L’intérêt des données océaniques pour la recherche sur le climat est démontré par le projet international ARGO, un système d’observation mobile des océans du monde qui est utilisé depuis 2000 pour effectuer notamment des mesures de températures en continu jusqu’à une profondeur de 2 000 m. Environ 4 000 drifters répartis dans tous les océans sont utilisés à cet effet. En comparaison, l’approche des scientifiques de Berne paraît d’autant plus étonnante : « Une seule carotte de glace polaire nous suffit pour mesurer la température océanique moyenne », explique Hubertus Fischer. « Bien-sûr, nous sommes loin de la précision d’ARGO, mais nous pouvons à l’inverse remonter loin dans le passé. » Ce n’est non pas l’eau de mer gelée qui est étudiée, mais les bulles d’air enfermées dans la glace des glaciers de l’Antarctique. Concrètement : les gaz nobles argon, krypton, xénon et azote moléculaire. La plupart de ces gaz se trouvent dans l’atmosphère, seule une petite partie est dissoute dans les océans. Le degré de dissolution d’un gaz dans l’eau de mer dépend de la température des océans. Ainsi, les températures moyennes océaniques peuvent être reconstituées à partir du changement du rapport de ces gaz dans les carottes glaciaires.
« La condition préalable réside dans des mesures très précises avec un spectromètre de masse dynamique », souligne Hubertus Fischer. « Cela a été possible grâce aux efforts de plusieurs doctorant·e·s et post-doctorant·e·s qui ont participé à la publication. » Les méthodes de préparation et de mesure, qui ont été développées à Berne dans le cadre du projet MATRICs financé par le Conseil européen de la recherche (ERC), sont également déterminantes.

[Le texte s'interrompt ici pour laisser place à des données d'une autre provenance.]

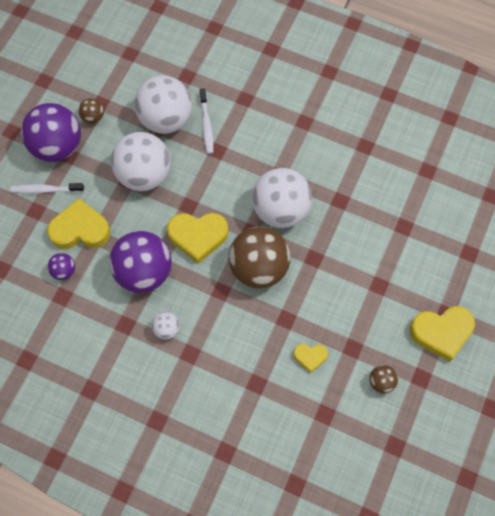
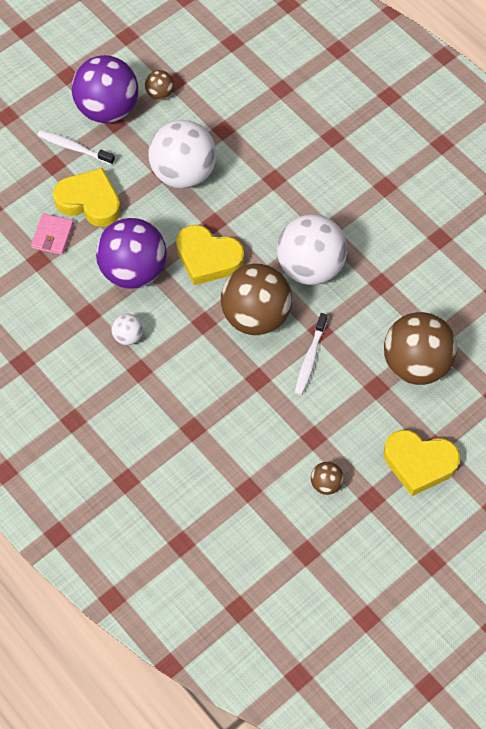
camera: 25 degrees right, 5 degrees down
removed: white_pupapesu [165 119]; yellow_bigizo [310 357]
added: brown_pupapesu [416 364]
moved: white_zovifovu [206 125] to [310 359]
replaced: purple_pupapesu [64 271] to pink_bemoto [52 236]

À l’Université de Berne, les températures océaniques passées sont déterminées avec une précision de 0,4°C. Cette précision permet de retracer les changements climatiques du passé, d’autant plus que la différence de température océanique moyenne entre l’ère glaciaire et les phases chaudes au cours de 700 000 dernières années était d’environ 3°C. Outre le laboratoire de Berne, seul l’Institut d’océanographie Scripps de San Diego, aux États-Unis, avec lequel les scientifiques bernois collaborent, effectue ce type de mesures.